また、ユーザーが自由に3Dプリントしたり、カスタマイズすることを推奨する方向に進んでいます。
i-maker.jp
物作りの新しい時代は大ヒット作がなくなる時代ではなく、大ヒット作による独占が終わる時代になりそうです。
アリババの存在
アリババ・ドットコムは、数千万のユーザーと、中国企業やそれ以外の世界中の数百万を超える「店舗」が、このサイト上で結びつけています。機械工場向けのサイトの中で、アリババはこのモデルをあらゆる人のためのあらゆるものへと拡大しました。
それは、ほぼどんなものでも必要な個数を注文すれば、製造業者が価格を入札してくれます。これは中国の工場を自分のために働かせることができる事を意味します。
この新しい力をどう使うか。メイカーの立場から見ると、アリババや類似のサイトはほかでは実現しえないことを可能にしてくれる手段になります。
これらは、グローバルなサプライチェーンをどんな規模の買い手にも開放し、試作品をフル生産に移すことを可能にしています。
glotechtrends.com
この様な事が可能になったのは、中国経済と経営スタイルが転換したせいでもあります。ここ数年で、中国の製造業者は少量の注文を効率良く生産できるようになりました。深センの工場地帯も同じ様になっています。
以前には大企業にしかできなかったような工場への委託生産が、個人企業にも開放されました。
私は使用した事はありませんが、アリババを検索し、作りたいものを製造してくれそうな会社を見つけ、メールを送って製造が可能かどうかを聞いてみるとアリババのメッセージ機能がリアルタイムで中国語と英語の翻訳を行ってくれる様です。
ここまで充実していると、物作りに対する参入障壁は大幅に下がります。
中国の工場でさえもロボット化は進んでおり、人件費の上昇圧力から解放されるためでもある事と、フォックスコンやアップルが叩かれたような労働環境の問題を避けるためでもあります。
もちろん、すべてを自動化することはできないですが、産業ロボットは今後ますます安く高機能になり、人件費はますます高くなります。
製造面では、オートメーションの拡大と高度化によって、欧米とアジアがますます同じ土俵で戦うようになり、長くて脆いサプライチェーンにかかる直接間接のコストの増大は、調達の見直しにつながります。ディーゼル燃料が値上がりするたびに、中国からの輸送費も上がります。
グローバルなサプライチェーンが抱えるリスク要因のひとつであり、そうしたリスクは消費地により近い製造を支持することになります。
製造業の未来

製造する為の機械は世界共通で同じ物を使う様になりました。汎用性のある機能性に優れた機械はどこの国にいっても使われる為、アメリカであろうとアジアであろうと同じ機械が使われています。

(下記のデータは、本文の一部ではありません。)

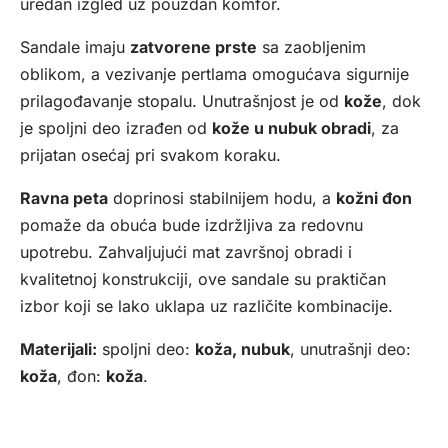
uredan izgled uz pouzdan komfor.
Sandale imaju
zatvorene prste
sa zaobljenim
oblikom, a vezivanje pertlama omogućava sigurnije
prilagođavanje stopalu. Unutrašnjost je od
kože
, dok
je spoljni deo izrađen od
kože u nubuk obradi
, za
prijatan osećaj pri svakom koraku.
Ravna peta
doprinosi stabilnijem hodu, a
kožni đon
pomaže da obuća bude izdržljiva za redovnu
upotrebu. Zahvaljujući mat završnoj obradi i
kvalitetnoj konstrukciji, ove sandale su praktičan
izbor koji se lako uklapa uz različite kombinacije.
Materijali:
spoljni deo:
koža, nubuk
, unutrašnji deo:
koža
, đon:
koža
.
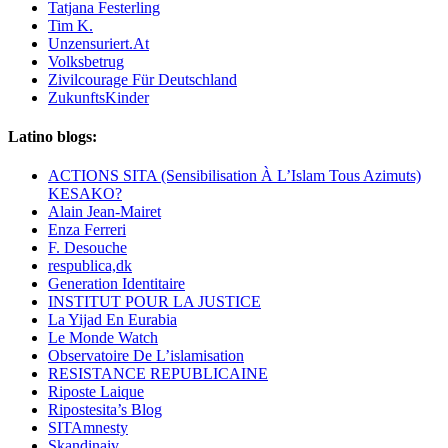
Tatjana Festerling
Tim K.
Unzensuriert.At
Volksbetrug
Zivilcourage Für Deutschland
ZukunftsKinder
Latino blogs:
ACTIONS SITA (Sensibilisation À L’Islam Tous Azimuts)
KESAKO?
Alain Jean-Mairet
Enza Ferreri
F. Desouche
respublica,dk
Generation Identitaire
INSTITUT POUR LA JUSTICE
La Yijad En Eurabia
Le Monde Watch
Observatoire De L’islamisation
RESISTANCE REPUBLICAINE
Riposte Laique
Ripostesita’s Blog
SITAmnesty
Skandinaiv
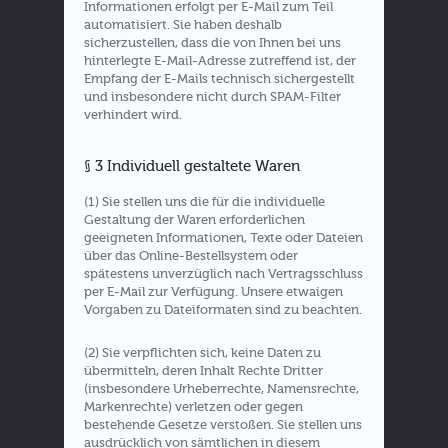
Informationen erfolgt per E-Mail zum Teil
automatisiert. Sie haben deshalb
sicherzustellen, dass die von Ihnen bei uns
hinterlegte E-Mail-Adresse zutreffend ist, der
Empfang der E-Mails technisch sichergestellt
und insbesondere nicht durch SPAM-Filter
verhindert wird.
§ 3 Individuell gestaltete Waren
(1) Sie stellen uns die für die individuelle
Gestaltung der Waren erforderlichen
geeigneten Informationen, Texte oder Dateien
über das Online-Bestellsystem oder
spätestens unverzüglich nach Vertragsschluss
per E-Mail zur Verfügung. Unsere etwaigen
Vorgaben zu Dateiformaten sind zu beachten.
(2) Sie verpflichten sich, keine Daten zu
übermitteln, deren Inhalt Rechte Dritter
(insbesondere Urheberrechte, Namensrechte,
Markenrechte) verletzen oder gegen
bestehende Gesetze verstoßen. Sie stellen uns
ausdrücklich von sämtlichen in diesem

使う機械が同じであれば、違いは人件費のみ。人件費の安い国もいずれ上がってくる事を考えれば、無理して海外に拠点を移す必要がなくなります。
また、工場のオートメーション化が進む事で 製品に含まれる人件費の割合は下がり、海外に工場を移す必要が無くなります。
この観点から見ると今後のアメリカにとってアジアの役割は小さく、海上輸送コストや関税等の政治的なリスク、輸送の遅れ等の隠れたコストを考えれば、製造業のアジアへの移転はピークに達したと考えられます。

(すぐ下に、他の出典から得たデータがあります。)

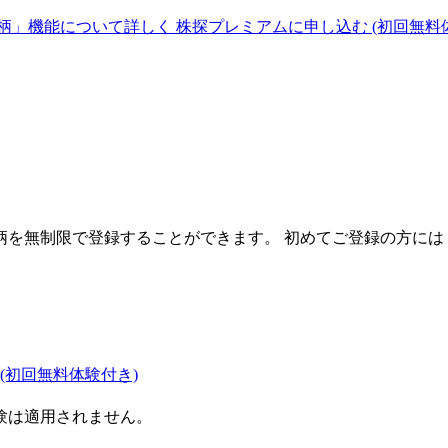
柄」機能について詳しく
株探プレミアムに申し込む
(初回無料
を無制限で登録することができます。 初めてご登録の方には
(初回無料体験付き)
験は適用されません。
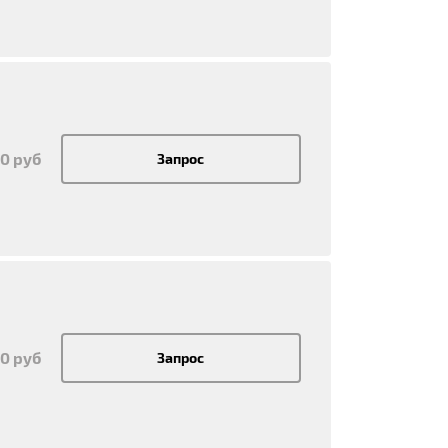
50 руб
Запрос
50 руб
Запрос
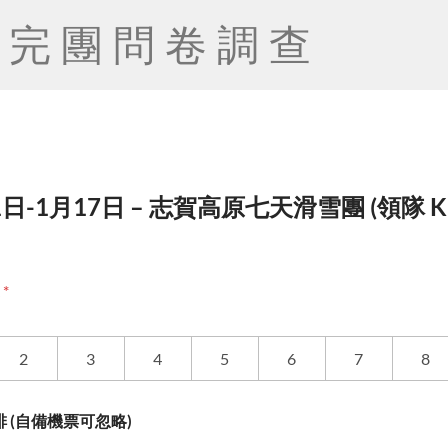
完團問卷調查
1日-1月17日 – 志賀高原七天滑雪團 (領隊 Kin
度
*
2
3
4
5
6
7
8
 (自備機票可忽略)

これは中国やその他の人件費の低い国への生産委託がなくなる事ではなく、中国が持つサプライヤーはとても魅力的で更に製造業が発展し、今後も大量生産を行う上では圧倒的に有利である事に変わりはありません。
生産量や企業規模により自国で作るべきか人件費が安い国で作るべきか判断が必要になり、企業は1番合理的な場所に生産を移す様になります。
数百万個単位ではなく、数千個単位の特殊な電子部品ならば自国で生産する事は可能となります。
この世界でならアメリカでも、日本でも製造業の可能性が高まります。
但しこれは人件費が安い国にとっても同じことが言えます。
デジタルな物作りは全員が同じ土俵で競争する事になり、どの国で製造しているかという事はあまり重要ではなくなります。
また、必要な物は必要な国で作る事が合理的である為、先進国よりも物が必要になる発展途上国の方が、製造業の未来は明るいと考えられます。